Learning finite symmetry groups of dynamical systems via equivariance detection
This provides a tool for researchers in dynamical systems and physics to automatically detect symmetries, which is incremental as it builds on existing equivariance detection methods.
The paper tackles the problem of discovering finite symmetry groups in dynamical systems by introducing the Equivariance Seeker Model (ESM), a data-driven method that identifies all symmetry transformations from trajectory data, achieving accurate results in both known and unknown equation scenarios.

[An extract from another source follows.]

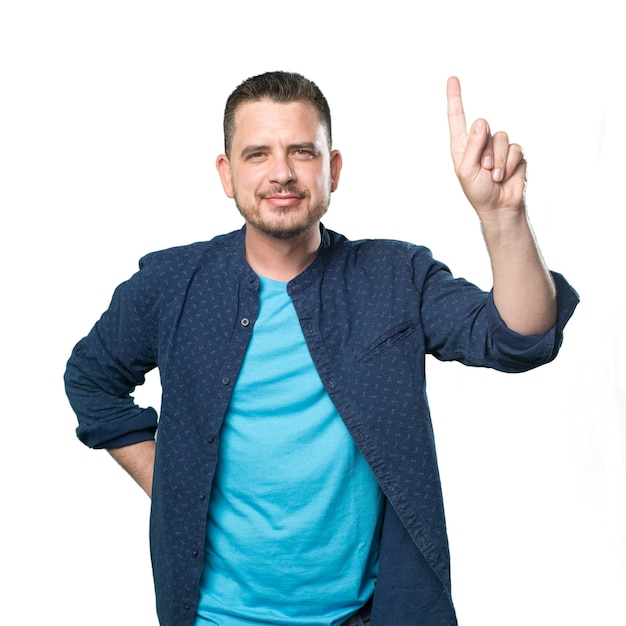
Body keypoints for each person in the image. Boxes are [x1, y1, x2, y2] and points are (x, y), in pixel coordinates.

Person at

In this work, we introduce the Equivariance Seeker Model (ESM), a data-driven method for discovering the underlying finite equivariant symmetry group of an arbitrary function. ESM achieves this by optimizing a loss function that balances equivariance preservation with the penalization of redundant solutions, ensuring the complete and accurate identification of all symmetry transformations. We apply this framework specifically to dynamical systems, identifying their symmetry groups directly from observed trajectory data. To demonstrate its versatility, we test ESM on multiple systems in two distinct scenarios: (i) when the governing equations are known theoretically and (ii) when they are unknown, and the equivariance finding relies solely on observed data. The latter case highlights ESM's fully data-driven capability, as it requires no prior knowledge of the system's equations to operate.